*** Opening Supplied passage ***

This past Friday, I spent the afternoon at Crockett Johnson’s house – 74 Rowayton Avenue (Rowayton, Connecticut), where he and Ruth Krauss lived from 1945 to 1973. Though I wrote their biography and had seen (and photographed) the house from the outside, I’d never been inside. I’ve seen all of their homes from the outside, but – hesitant to intrude on residents’ privacy – not actually been into the homes themselves. Since I was in town to give a talk that evening, Gil and Kim Kernan (the current owners) kindly invited me to spend some time in their home. My visit was one of the happiest events occasioned by my Johnson-Krauss biography.
The experience put me in mind of Richard McGuire’s innovative six-page comic, “Here” (1989, and forthcoming in a new book-length version later this year), in that I was aware of multiple moments in time. Building upon comics’ ability to spatialize time, “Here” presents many moments simultaneously – all of which take place in the space occupied by a single room. McGuire displays scenes from 1957, and from later and earlier years; across the course of the comic, you piece together some of the lives of those who passed through the place. (Click on pictures for a larger image.)

*** Closing Supplied passage ***

- **Tasks**
1. List every person named in the house-visit passage.
2. Reproduce the house-visit passage word for word, between "The experience put" and "a larger image.)", inclusive.

*** Opening Raw data ***

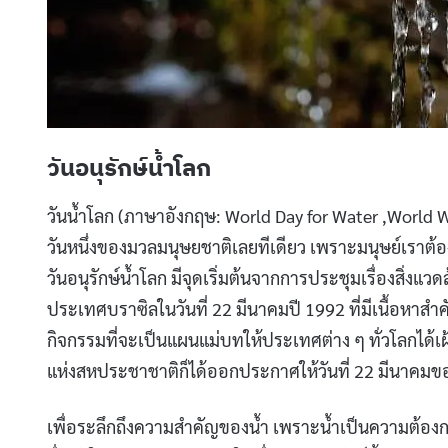
วันอนุรักษ์น้ำโลก
วันน้ำโลก (ภาษาอังกฤษ: World Day for Water ,World Wat
วันหนึ่งของมวลมนุษยชาติเลยทีเดียว เพราะมนุษย์เราต้องใช
วันอนุรักษ์น้ำโลก มีจุดเริ่มต้นจากการประชุมเรื่องสิ่
ประเทศบราซิลในวันที่ 22 มีนาคมปี 1992 ที่มีเนื้อหาสำ
กิจกรรมที่จะเป็นแผนแม่บทให้ประเทศต่าง ๆ ทั่วโลกได้เ
แห่งสหประชาชาติก็ได้ออกประกาศให้วันที่ 22 มีนาคมของ
เพื่อระลึกถึงความสำคัญของน้ำ เพราะน้ำเป็นความต้องการข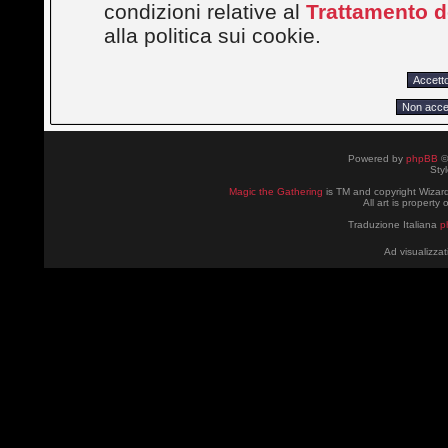
condizioni relative al
Trattamento de
alla politica sui cookie.
Powered by
phpBB
©
Sty
Magic the Gathering
is TM and copyright Wizard
All art is property
Traduzione Italiana
p
Ad visualizzat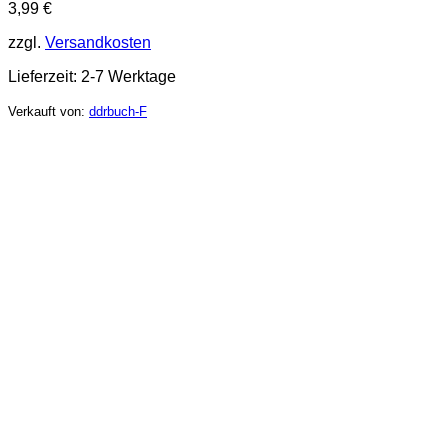
3,99
€
zzgl.
Versandkosten
Lieferzeit:
2-7 Werktage
Verkauft von:
ddrbuch-F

*** Closing Raw data ***

- **Solutions per task**
1. Crockett Johnson, Ruth Krauss, Gil Kernan, Kim Kernan, Richard McGuire

2.
The experience put me in mind of Richard McGuire’s innovative six-page comic, “Here” (1989, and forthcoming in a new book-length version later this year), in that I was aware of multiple moments in time. Building upon comics’ ability to spatialize time, “Here” presents many moments simultaneously – all of which take place in the space occupied by a single room. McGuire displays scenes from 1957, and from later and earlier years; across the course of the comic, you piece together some of the lives of those who passed through the place. (Click on pictures for a larger image.)